Cut the Rope and improve the brain

Cut the Rope and improve the brain

SINGAPORE - An hour a day playing puzzle games like Cut the Rope on your mobile phone could help you concentrate better and think faster on your feet, psychologists from the Nanyang Technological University (NTU) claim.

These were the findings of a recent study on mobile games carried out on 52 NTU students.

"Mobile games are getting popular these days so we wanted to study the mental effects of these games and their implications," said Assistant Professor Michael Patterson, who carried out the research with PhD student Adam Oei.

The undergraduates, all non-gamers, were asked to play one of four games - action game Modern Combat, real-time strategy StarFront Collision, arcade game Fruit Ninja and puzzle game Cut the Rope - for an hour a day five days a week over four weeks.

Before and after the gaming period, they were given a series of standard tasks which measured how fast they could switch tasks, how fast they could adapt to a new situation and how well they could focus on information while blocking out distractions.

Only the group of 15 students who played Cut the Rope showed significant improvements in all three tasks. After 20 hours of game play over four weeks, they could switch between tasks 33 per cent faster than before. They were 30 per cent faster in adapting to new situations and 60 per cent better in blocking out distractions.

Cut the Rope requires players to feed sweets to a little green creature called Om Nom while collecting stars. The treats hang by one or several ropes which players must cut. Players meet more obstacles on the way and change strategies in order to meet the goal.

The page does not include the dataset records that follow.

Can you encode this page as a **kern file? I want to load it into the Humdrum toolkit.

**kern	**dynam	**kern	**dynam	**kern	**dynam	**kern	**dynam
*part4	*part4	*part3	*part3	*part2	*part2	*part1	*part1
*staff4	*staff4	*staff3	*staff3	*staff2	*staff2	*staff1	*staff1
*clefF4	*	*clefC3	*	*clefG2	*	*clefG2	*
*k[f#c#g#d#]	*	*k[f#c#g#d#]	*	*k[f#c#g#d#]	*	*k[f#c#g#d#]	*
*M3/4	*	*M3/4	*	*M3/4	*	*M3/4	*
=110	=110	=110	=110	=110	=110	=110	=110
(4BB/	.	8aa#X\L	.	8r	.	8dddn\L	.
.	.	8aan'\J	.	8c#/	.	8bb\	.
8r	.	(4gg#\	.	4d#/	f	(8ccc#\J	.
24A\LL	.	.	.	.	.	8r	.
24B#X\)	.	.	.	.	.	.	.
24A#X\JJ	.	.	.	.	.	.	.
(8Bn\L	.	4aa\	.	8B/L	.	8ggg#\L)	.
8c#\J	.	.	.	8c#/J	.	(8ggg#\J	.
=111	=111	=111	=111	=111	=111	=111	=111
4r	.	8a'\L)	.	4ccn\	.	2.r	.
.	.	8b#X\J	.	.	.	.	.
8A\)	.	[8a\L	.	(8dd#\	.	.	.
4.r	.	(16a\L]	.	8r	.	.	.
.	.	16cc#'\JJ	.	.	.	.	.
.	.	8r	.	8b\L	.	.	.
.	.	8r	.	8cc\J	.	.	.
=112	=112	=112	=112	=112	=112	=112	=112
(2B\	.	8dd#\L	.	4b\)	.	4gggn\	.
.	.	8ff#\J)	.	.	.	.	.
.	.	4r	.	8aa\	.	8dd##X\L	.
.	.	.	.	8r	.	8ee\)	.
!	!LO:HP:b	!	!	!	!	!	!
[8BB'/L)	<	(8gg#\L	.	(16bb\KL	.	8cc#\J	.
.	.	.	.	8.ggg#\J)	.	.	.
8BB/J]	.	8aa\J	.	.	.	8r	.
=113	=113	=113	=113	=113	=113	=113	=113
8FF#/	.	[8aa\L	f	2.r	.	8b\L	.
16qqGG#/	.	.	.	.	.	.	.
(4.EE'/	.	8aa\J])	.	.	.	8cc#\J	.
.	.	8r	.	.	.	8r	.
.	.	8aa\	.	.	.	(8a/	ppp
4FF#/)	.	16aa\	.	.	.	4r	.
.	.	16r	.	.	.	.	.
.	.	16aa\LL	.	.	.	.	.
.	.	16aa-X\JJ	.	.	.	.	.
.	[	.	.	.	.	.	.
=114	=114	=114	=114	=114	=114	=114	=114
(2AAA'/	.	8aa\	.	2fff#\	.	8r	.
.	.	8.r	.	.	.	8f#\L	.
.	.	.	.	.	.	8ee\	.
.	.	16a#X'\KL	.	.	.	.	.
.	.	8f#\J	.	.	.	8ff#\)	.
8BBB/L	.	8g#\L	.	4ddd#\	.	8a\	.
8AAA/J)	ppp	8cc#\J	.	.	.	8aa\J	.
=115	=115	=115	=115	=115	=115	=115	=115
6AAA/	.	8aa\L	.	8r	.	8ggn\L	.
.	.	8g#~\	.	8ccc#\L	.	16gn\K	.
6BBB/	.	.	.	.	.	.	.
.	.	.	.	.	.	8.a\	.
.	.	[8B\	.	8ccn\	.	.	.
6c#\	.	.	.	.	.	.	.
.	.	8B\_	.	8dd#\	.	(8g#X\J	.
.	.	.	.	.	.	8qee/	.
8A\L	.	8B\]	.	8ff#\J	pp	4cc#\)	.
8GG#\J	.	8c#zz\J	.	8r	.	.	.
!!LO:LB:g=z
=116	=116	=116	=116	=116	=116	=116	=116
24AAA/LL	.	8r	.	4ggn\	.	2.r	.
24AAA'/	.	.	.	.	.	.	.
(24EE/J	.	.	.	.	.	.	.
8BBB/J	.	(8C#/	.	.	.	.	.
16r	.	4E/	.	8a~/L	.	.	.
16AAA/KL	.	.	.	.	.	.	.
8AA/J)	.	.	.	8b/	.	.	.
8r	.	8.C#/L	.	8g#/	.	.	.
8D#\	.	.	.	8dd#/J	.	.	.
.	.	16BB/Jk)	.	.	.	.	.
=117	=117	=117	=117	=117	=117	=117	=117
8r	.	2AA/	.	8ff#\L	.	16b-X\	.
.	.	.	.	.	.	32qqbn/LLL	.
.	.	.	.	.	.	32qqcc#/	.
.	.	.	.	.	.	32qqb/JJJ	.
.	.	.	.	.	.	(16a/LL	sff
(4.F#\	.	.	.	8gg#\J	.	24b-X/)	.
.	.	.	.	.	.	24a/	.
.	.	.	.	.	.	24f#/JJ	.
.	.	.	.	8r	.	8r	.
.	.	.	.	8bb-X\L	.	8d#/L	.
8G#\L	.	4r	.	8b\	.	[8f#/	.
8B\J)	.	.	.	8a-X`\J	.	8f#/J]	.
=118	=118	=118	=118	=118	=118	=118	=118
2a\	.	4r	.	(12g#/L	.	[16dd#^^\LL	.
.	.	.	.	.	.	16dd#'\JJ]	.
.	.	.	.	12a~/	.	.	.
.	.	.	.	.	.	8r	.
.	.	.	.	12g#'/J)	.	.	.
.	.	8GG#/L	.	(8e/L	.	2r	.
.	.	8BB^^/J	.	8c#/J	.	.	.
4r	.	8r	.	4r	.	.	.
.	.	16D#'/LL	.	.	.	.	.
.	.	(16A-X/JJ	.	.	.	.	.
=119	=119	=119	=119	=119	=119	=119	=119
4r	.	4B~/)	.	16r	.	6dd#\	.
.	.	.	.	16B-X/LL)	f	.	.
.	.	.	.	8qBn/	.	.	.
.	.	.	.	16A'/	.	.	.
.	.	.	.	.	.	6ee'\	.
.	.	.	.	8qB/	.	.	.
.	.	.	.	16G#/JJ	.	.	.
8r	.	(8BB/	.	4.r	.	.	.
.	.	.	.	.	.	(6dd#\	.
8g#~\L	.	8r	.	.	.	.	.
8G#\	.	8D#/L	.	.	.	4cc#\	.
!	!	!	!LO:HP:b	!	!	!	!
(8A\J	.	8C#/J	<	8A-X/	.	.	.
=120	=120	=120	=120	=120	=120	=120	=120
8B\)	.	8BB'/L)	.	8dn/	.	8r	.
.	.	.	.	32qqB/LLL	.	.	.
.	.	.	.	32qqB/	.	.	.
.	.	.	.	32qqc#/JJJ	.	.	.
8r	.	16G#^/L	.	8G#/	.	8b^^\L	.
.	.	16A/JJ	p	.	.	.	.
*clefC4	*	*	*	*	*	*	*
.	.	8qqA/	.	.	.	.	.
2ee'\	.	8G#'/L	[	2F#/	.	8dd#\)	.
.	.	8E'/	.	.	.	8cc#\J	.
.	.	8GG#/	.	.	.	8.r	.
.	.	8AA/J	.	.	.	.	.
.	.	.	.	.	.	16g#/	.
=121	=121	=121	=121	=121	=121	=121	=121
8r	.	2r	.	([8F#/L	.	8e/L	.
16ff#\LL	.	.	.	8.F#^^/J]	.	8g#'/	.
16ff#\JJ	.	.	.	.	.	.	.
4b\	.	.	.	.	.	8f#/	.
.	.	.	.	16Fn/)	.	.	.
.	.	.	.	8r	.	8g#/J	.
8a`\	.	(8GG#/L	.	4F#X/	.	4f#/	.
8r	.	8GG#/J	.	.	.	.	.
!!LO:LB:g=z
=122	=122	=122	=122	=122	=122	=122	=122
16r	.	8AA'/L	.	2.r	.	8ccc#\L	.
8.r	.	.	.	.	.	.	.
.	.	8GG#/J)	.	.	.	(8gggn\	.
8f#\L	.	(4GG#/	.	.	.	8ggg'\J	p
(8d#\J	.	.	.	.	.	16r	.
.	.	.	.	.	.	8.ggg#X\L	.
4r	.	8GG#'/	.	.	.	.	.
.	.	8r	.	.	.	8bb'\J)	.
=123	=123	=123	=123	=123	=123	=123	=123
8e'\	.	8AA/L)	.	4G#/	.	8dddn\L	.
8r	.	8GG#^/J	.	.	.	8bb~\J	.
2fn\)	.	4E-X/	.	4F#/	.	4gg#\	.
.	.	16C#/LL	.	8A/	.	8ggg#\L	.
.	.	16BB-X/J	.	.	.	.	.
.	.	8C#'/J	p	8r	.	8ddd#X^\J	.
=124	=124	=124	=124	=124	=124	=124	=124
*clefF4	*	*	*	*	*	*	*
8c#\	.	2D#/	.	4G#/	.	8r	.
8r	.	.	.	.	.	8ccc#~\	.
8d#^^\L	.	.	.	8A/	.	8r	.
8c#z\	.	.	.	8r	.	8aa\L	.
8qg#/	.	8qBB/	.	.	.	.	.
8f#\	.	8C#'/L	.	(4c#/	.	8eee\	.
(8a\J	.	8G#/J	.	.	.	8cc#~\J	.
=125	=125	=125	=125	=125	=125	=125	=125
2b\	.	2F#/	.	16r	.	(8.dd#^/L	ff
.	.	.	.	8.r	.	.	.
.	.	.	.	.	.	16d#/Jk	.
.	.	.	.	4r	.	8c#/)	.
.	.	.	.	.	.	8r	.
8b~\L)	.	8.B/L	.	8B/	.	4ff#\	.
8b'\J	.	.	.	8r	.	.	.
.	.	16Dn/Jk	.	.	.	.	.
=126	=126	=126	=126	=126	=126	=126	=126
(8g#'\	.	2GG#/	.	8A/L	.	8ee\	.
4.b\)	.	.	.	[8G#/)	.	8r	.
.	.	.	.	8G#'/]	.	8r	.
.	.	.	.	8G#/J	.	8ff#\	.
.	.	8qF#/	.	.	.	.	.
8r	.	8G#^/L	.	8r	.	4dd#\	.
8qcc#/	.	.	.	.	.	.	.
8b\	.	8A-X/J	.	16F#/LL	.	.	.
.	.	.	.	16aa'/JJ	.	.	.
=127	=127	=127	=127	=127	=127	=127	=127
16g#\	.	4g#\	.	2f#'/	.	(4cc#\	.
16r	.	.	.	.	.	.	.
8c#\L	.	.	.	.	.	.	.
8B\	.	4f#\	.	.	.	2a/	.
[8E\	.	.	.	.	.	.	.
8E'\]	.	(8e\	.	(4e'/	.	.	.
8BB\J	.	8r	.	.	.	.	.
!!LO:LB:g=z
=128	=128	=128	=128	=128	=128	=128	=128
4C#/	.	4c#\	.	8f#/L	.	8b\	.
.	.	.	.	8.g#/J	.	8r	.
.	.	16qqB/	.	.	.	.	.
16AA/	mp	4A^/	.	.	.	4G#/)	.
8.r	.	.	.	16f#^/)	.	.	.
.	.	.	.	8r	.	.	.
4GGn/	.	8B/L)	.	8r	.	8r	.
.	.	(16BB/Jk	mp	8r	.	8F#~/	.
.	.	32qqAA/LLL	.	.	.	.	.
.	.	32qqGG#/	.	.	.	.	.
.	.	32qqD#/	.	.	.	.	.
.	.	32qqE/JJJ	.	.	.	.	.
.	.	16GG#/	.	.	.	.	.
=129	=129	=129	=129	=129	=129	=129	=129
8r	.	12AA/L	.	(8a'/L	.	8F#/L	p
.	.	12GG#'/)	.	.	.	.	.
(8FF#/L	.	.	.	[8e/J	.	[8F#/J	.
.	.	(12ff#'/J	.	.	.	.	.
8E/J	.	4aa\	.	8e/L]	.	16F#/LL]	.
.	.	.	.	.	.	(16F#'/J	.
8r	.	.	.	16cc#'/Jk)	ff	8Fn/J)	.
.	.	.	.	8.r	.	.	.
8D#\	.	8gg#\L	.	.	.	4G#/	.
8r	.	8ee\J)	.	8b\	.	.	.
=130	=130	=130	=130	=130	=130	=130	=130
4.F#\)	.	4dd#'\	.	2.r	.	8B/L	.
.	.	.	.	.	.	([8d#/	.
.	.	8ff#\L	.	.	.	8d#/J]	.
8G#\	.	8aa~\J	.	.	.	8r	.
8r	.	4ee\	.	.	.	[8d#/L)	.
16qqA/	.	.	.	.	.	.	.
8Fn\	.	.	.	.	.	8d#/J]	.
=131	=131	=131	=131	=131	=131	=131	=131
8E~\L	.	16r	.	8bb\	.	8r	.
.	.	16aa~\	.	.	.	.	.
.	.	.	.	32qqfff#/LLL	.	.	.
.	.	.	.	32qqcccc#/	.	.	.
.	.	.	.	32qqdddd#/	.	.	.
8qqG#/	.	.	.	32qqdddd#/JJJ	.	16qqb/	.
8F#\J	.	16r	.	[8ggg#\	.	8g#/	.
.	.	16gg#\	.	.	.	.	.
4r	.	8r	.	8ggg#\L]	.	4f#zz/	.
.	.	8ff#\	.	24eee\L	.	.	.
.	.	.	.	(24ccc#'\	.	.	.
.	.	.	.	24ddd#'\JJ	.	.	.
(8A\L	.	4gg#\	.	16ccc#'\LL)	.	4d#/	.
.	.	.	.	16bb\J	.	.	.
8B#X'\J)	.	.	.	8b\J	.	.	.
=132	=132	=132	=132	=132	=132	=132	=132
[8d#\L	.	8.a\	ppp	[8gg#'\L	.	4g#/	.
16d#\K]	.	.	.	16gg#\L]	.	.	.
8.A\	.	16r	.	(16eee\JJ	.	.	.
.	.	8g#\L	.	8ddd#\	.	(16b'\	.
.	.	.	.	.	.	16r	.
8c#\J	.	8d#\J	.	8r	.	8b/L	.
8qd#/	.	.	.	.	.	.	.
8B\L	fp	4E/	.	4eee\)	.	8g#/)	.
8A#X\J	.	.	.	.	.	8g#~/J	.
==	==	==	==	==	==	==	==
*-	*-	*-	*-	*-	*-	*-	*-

Dr Patterson said: "Cut the Rope improved brain functions probably due to its unique puzzle design. Strategies which worked for earlier levels would not work in later levels. This regularly forces players to think creatively and try alternate solutions. This is unlike most other video games which keep the same general mechanics or goals and just need players to speed up or increase the number of items they keep track of."

Similar puzzle games like Plague Inc and Puzzle Agent may achieve the same effects, he added.

Student Lim Yi Hong, 24, who has played Cut the Rope for up to two hours at a stretch, said: "I do find it surprising that it is able to improve one's mental capabilities."

Dr Patterson, however, cautions against addiction, saying: "An hour a day on MRT rides would be good. Mobile games should not cut into your social and exercise time."